Why Aren't These Closed-End Funds Getting More Love? Part 1: Aberdeen Total Dynamic Dividend Fund

Published Wed, 03 Oct 2018 10:12:53 -0400 on Seeking Alpha

As long-time members will know, one of the more useful services provided by CEF/ETF Income Laboratory is to warn when a closed-end fund [CEF] becomes overvalued on the basis of absolute and relative valuation metrics, allowing members to (1) lock in juicy profits arising from premium/discount valuation changes alone, (2) sidestep potentially major capital losses if, or when, the premium/discount valuation reverts, and (3) rotate into a more undervalued CEF in the same sector in order to "compound income on steroids." In many cases, funds appear to become overvalued for no rhyme or reason at all...
In this article, I'd like to do a reverse type of analysis: spotlight three CEFs that we think deserve more love from investors!
Aberdeen Total Dynamic Dividend Fund The first unloved fund is the Aberdeen Total Dynamic Dividend Fund (AOD) (formerly the Alpine Total Dynamic Dividend Fund), a $1067 million global equity CEF. It was incepted on January 26, 2007.
Here's the data for the peer group under consideration.

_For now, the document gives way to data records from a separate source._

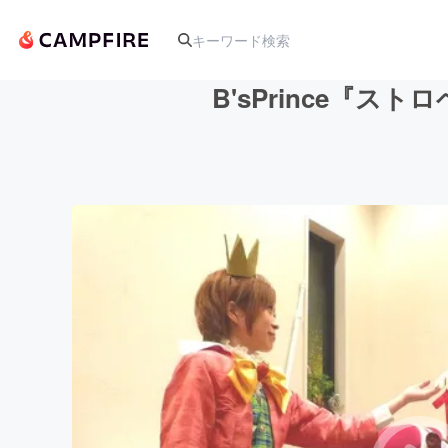
B'sPrince『
人気のプロジェクト
アート・写真
テクノロジー・ガジェット
映像・映画
ビジネス・起業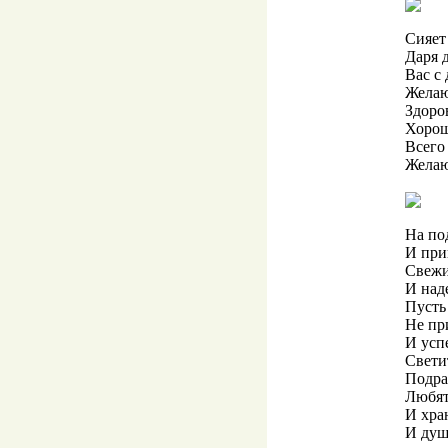
Сияет 
Даря 
Вас с
Желаю
Здоров
Хорош
Всего
Желаю
На по
И при
Свежи
И над
Пусть
Не пр
И усп
Свети
Подра
Любят
И хран
И душ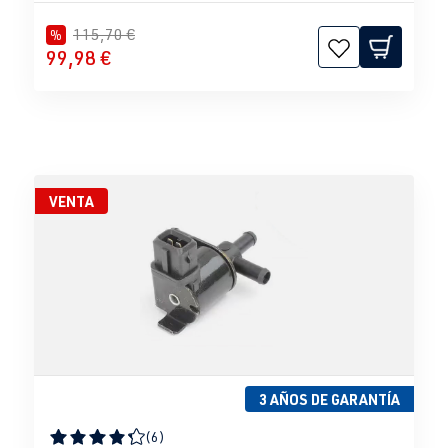
115,70 €
%
99,98 €
VENTA
3 AÑOS DE GARANTÍA
(6)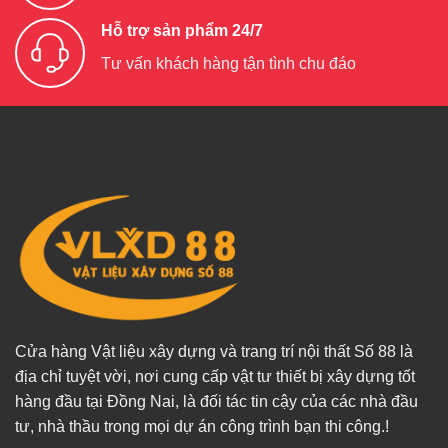
Hỗ trợ sản phẩm 24/7
Tư vấn khách hàng tận tình chu đáo
Cửa hàng Vật liệu xây dựng và trang trí nội thất Số 88 là
địa chỉ tuyệt vời, nơi cung cấp vật tư thiết bị xây dựng tốt
hàng đầu tại Đồng Nai, là đối tác tin cậy của các nhà đầu
tư, nhà thầu trong mọi dự án công trình bạn thi công.!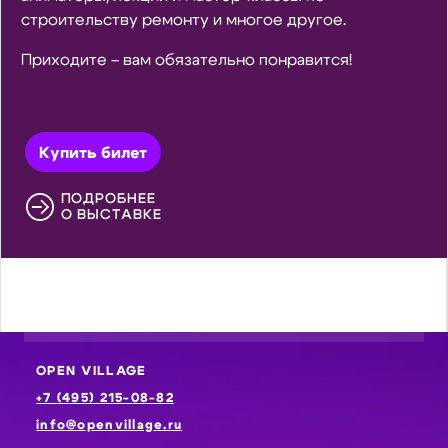
строительству ремонту и многое другое.
Приходите – вам обязательно понравится!
Купить билет
ПОДРОБНЕЕ
О ВЫСТАВКЕ
OPEN VILLAGE
+7 (495) 215-08-82
info@openvillage.ru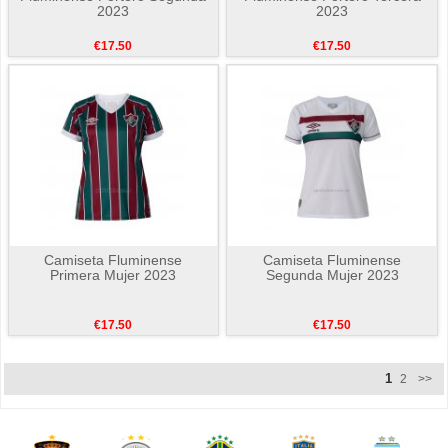
2023
2023
€17.50
€17.50
Camiseta Fluminense
Camiseta Fluminense
Primera Mujer 2023
Segunda Mujer 2023
€17.50
€17.50
1
2
>>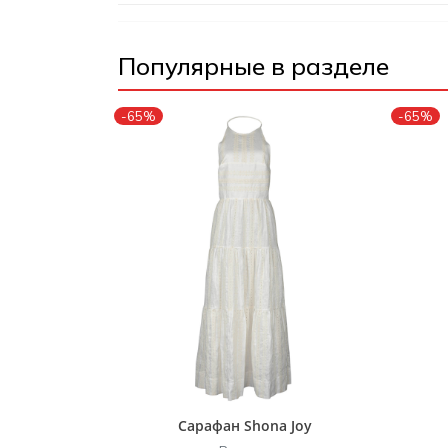
Популярные в разделе
-65%
-65%
Сарафан Shona Joy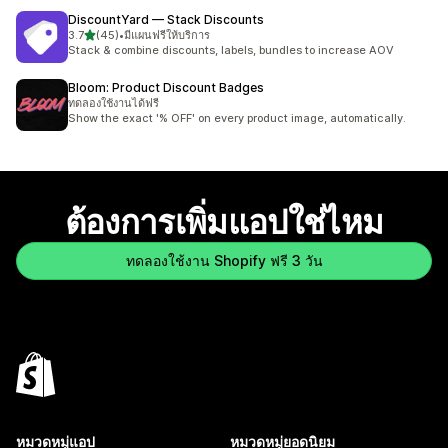
DiscountYard — Stack Discounts
เต็ม 5 ดาว
3.7
(45)
•
มีแผนฟรีให้บริการ
ทั้งหมด 45 รีวิว
Stack & combine discounts, labels, bundles to increase AOV
Bloom: Product Discount Badges
ทดลองใช้งานได้ฟรี
Show the exact '% OFF' on every product image, automatically.
ต้องการเพิ่มแอปใช่ไหม
ทดลองใช้งาน Shopify ฟรี 3 วัน
หมวดหมู่แอป
หมวดหมู่ยอดนิยม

AOD belongs to CEFConnect's "Global Equity Dividend" category, but since there are only 5 funds in that category, I decided to widen the comparison by also including the "Global Equity" and "Global Growth & Income" categories.

AOD currently trades with a discount of -11.90%, a 1-year z-score of -1.6 and a yield of 7.89% that is 116% covered. It charges a baseline expense of 1.15% and is 9% levered.